La pretensión de hacerse poeta no se debía al deseo de obtener una remuneración económica, sino para consolidar una fama que perpetuara su nombre en tanto haya lectores sobre el planeta. Hasta ahora lo ha conseguido.
EN LA MADRE MAR
Solamente buscamos los “yos” unamunianos en sus poemas, porque seguirlos en toda su escritura requiere un largo ensayo, como el que le dedicó Carlos Feal Deibe, titulado Unamuno: el Otro y Don Juan (Madrid, Ediciones Universitarias Planeta, 1976). Ahora recuperamos una alusión al otro yo en un poema compuesto en 1928 incorporado al Cancionero. Diario poético, el número 189 en el tomo VI de la edición de sus Obras completas editadas por Escelicer en 1969, página 189.
El mar aparece imaginado como una madre, por lo que lleva el artículo femenino, y además le concede la inicial mayúscula de los nombres propios en castellano. Comienza lamentando haber llegado muy tarde al encuentro con ella, lo que apunta al destierro en Fuerteventura, porque el viaje marítimo realizado en 1910 no le permitió alcanzar la intimidad proporcionada por los largos días de destierro:
¡Qué tarde nos amigamos
madre Mar, hondón del alma,
qué tarde me ha rebotado
tu cantar en las entrañas!
Ay madre, aquel que tú sabes
cabe a tu pecho me aguarda
en este golfo bendito
sonrisa de mi Vizcaya, […]
El mar queda humanizado como una figura femenina, a la que el poeta llama madre amorosamente. Esa figura forma parte de la naturaleza, aunque también se aposenta en ese lugar tan característico del lenguaje unamuniano, que él calificaba como el hondón del alma, demasiado impreciso, porque si es difícil localizar al alma resulta mucho más complicado ubicar su hondón. Así como las madres cantan nanas a sus hijos para que se duerman, la madre mar le canta al autor, una idea recurrente que ya vimos anteriormente. Ese canto marino formado por el ruido de las olas le rebota en las entrañas ahora, en el momento de ese encuentro.
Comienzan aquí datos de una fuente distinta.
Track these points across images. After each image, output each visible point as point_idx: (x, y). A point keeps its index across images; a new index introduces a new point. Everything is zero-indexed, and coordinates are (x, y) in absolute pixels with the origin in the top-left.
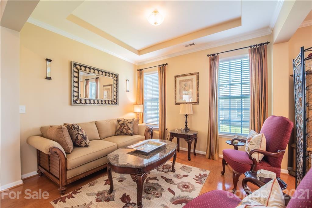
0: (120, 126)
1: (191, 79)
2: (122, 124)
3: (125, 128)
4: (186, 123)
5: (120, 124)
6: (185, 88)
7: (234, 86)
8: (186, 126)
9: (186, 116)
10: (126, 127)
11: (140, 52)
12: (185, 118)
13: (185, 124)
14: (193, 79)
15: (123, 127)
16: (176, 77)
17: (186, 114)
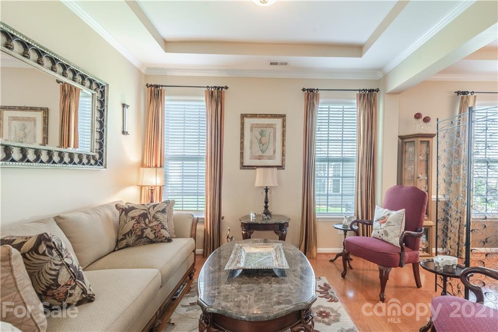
0: (134, 221)
1: (272, 124)
2: (140, 216)
3: (151, 225)
4: (266, 202)
5: (133, 218)
6: (261, 139)
7: (336, 144)
8: (266, 207)
9: (267, 190)
10: (155, 223)
11: (168, 45)
12: (265, 193)
13: (264, 204)
14: (275, 124)
15: (144, 225)
16: (243, 116)
17: (267, 187)
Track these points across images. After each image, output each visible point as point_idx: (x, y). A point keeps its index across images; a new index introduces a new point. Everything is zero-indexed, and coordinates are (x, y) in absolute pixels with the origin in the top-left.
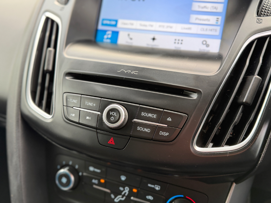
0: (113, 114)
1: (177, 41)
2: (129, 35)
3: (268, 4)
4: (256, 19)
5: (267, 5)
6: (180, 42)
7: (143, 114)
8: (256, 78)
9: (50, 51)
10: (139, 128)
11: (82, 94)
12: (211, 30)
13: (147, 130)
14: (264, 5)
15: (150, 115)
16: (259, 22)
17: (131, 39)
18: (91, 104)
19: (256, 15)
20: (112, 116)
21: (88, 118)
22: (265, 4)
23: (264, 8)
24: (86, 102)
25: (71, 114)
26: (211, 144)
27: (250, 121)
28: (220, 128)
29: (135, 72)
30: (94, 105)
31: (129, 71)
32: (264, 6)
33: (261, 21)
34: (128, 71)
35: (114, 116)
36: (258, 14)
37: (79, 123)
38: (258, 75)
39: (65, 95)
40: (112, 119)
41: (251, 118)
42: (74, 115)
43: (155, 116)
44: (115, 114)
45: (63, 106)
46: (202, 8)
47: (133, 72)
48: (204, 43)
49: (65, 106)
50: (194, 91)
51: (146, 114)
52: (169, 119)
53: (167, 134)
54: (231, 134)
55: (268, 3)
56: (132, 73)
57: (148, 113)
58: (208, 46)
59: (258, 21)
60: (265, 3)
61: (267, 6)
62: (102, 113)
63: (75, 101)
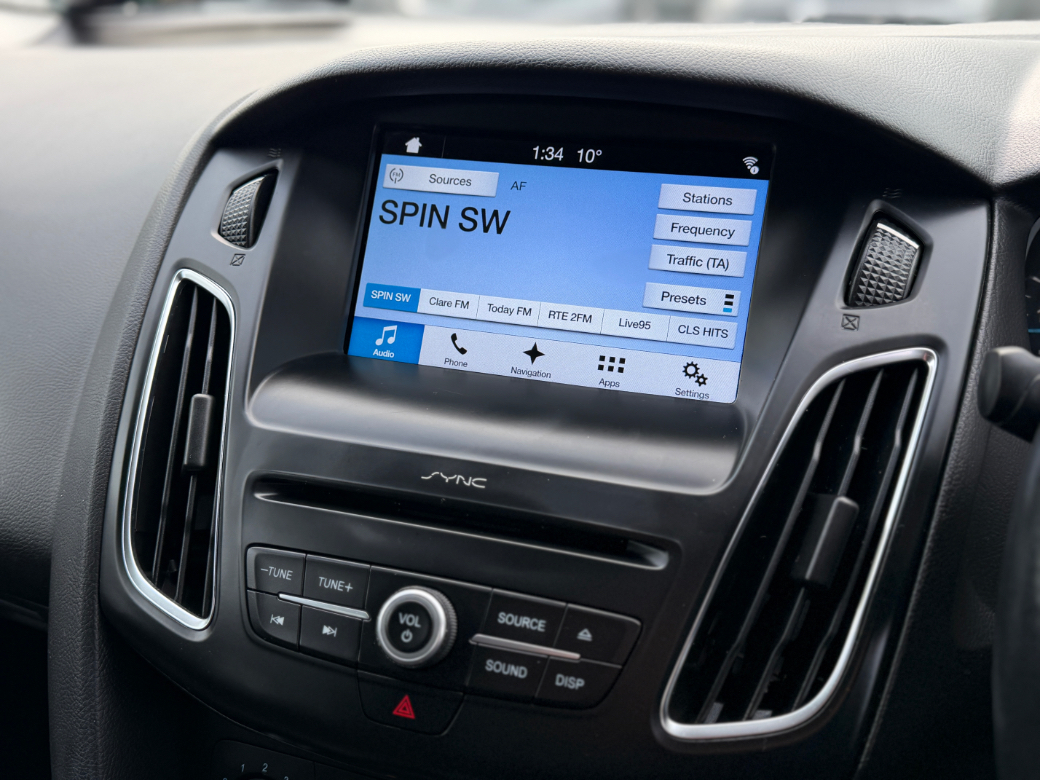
0: (411, 620)
1: (607, 363)
2: (454, 337)
3: (879, 262)
4: (841, 317)
5: (877, 265)
6: (617, 365)
7: (503, 618)
8: (841, 505)
9: (200, 401)
10: (491, 666)
11: (307, 552)
12: (710, 332)
13: (516, 671)
14: (868, 266)
15: (526, 622)
16: (850, 324)
17: (463, 351)
18: (336, 585)
19: (842, 304)
20: (405, 627)
21: (326, 630)
22: (869, 262)
23: (866, 273)
24: (322, 578)
25: (273, 619)
26: (717, 708)
27: (830, 638)
28: (742, 656)
29: (476, 482)
30: (349, 587)
31: (459, 476)
32: (867, 269)
33: (855, 323)
34: (456, 479)
35: (412, 629)
36: (846, 300)
37: (299, 649)
38: (848, 495)
39: (252, 553)
40: (406, 637)
41: (832, 629)
42: (280, 620)
43: (541, 625)
44: (416, 622)
45: (247, 588)
46: (683, 262)
47: (471, 482)
48: (691, 370)
49: (251, 589)
50: (660, 545)
51: (514, 619)
52: (585, 635)
53: (579, 683)
54: (774, 675)
55: (879, 259)
56: (468, 484)
57: (520, 613)
58: (702, 380)
59: (846, 321)
60: (870, 259)
61: (877, 268)
62: (374, 614)
63: (285, 574)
Con ello se origina un despertar de los sentimientos anegados por el tiempo. Aquel yo que pudo ser Unamuno, que la madre mar conoce, se presentifica en las aguas marítimas, en el golfo de Vizcaya. El hombre Unamuno encuentra en el agua común de los mares y océanos al yo que pudo ser de haber continuado en la tierra natal, en lugar de irse a trabajar en Castilla. Y no se trata de un único yo, sino de varios. La lectura de Unamuno siempre nos ofrece motivos para meditar, y a menudo para inquietarnos.